• _ABOUT THIS EXERCISE_: In the entries below, the word "Inicio" appears on some lines. Copy each of those lines.

Image and design file data
===

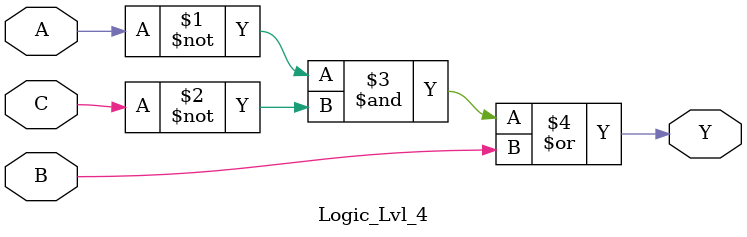
<source format=v>


module GateLvl_1(input wire A, B, C, output wire Y);
//Nots
    wire n1, n2, n3; 
//Salidas
    wire w1, w2, w3;

//Operadores
    not (n1, A);
    not (n2, B);
    not (n3, C);
    and (w1, n1, n3);
    and (w2, A, C);
    and (w3, A, n2);
    or  (Y, w1, w2, w3);
endmodule   

//Inicio Tabla 2

module GateLvl_2(input wire A, B, C, output wire Y);
//Nots
    wire n2;
//Salida solo es 'Y'

//Operadores
    not (n2, B);
    or  (Y, n2);
endmodule   

//Inicio Tabla 3

module GateLvl_3(input wire A, B, C, D, output wire Y);

//Nots
    wire n1, n2, n3, n4;
//Salidas
    wire w1, w2, w3, w4, w5, w6, w7, w8;

//Operadores
    not (n1, A);
    not (n2, B);
    not (n3, C);
    not (n4, D);
    and (w1, n1, n2, n3, n4);
    and (w2, A, B, n3, n4);
    and (w3, n1, B, n3, D);
    and (w4, A, n2, n3, D);
    and (w5, n1, n2, C, D);
    and (w6, A, B, C, D);
    and (w7, n1, B, C, n4);
    and (w8, A, n2, C, n4);
    or  (Y, w1, w2, w3, w4, w5, w6, w7, w8);
endmodule

//Inicio Tabla 4

module GateLvl_4(input wire A, B, C, D, output wire Y);

//Nots
    wire n3, n4;
//Salidas
    wire w1, w2, w3;

//Operadores
    not (n3, C);
    not (n4, D);
    and (w1, A, n3, n4);
    and (w2, A, B);
    and (w3, A, C);
    or  (Y, w1, w2, w3);
endmodule

//Inicio Configuracion Operadores Logicos Tablas Ejercicio 2

//Tabla 1
module Logic_Lvl_1(input wire A, B, C, D, output wire Y);

    assign Y = (~B & ~C & ~D) | (A & ~C) | (A & ~D) | (A & ~B);

endmodule

//Tabla 2
module Logic_Lvl_2(input wire A, B, C, output wire Y);

    assign Y = (~B) | (C);

endmodule

//Tabla 3
module Logic_Lvl_3(input wire A, B, C, D, output wire Y);

    assign Y = (~B & ~C & D) | (B) | (A & D);

endmodule

//Tabla 4
module Logic_Lvl_4(input wire A, B, C, output wire Y);

    assign Y = (~A & ~C) | (B);

endmodule

</source>
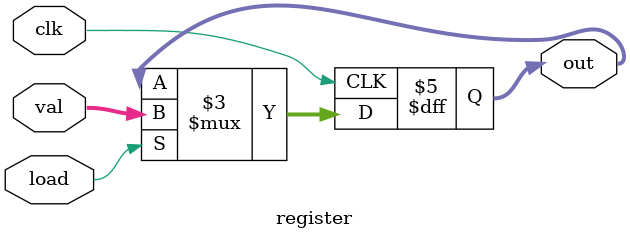
<source format=v>
module register(
    input wire [15:0]val,
    input wire load, clk,
    output reg [15:0]out  
);
always @(posedge clk) begin 
    if (load)
    out<=val;
    else 
    out=out;
end
endmodule
</source>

===

• _RESULT FOR THIS EXERCISE_:
//Inicio Tabla 2
//Inicio Tabla 3
//Inicio Tabla 4
//Inicio Configuracion Operadores Logicos Tablas Ejercicio 2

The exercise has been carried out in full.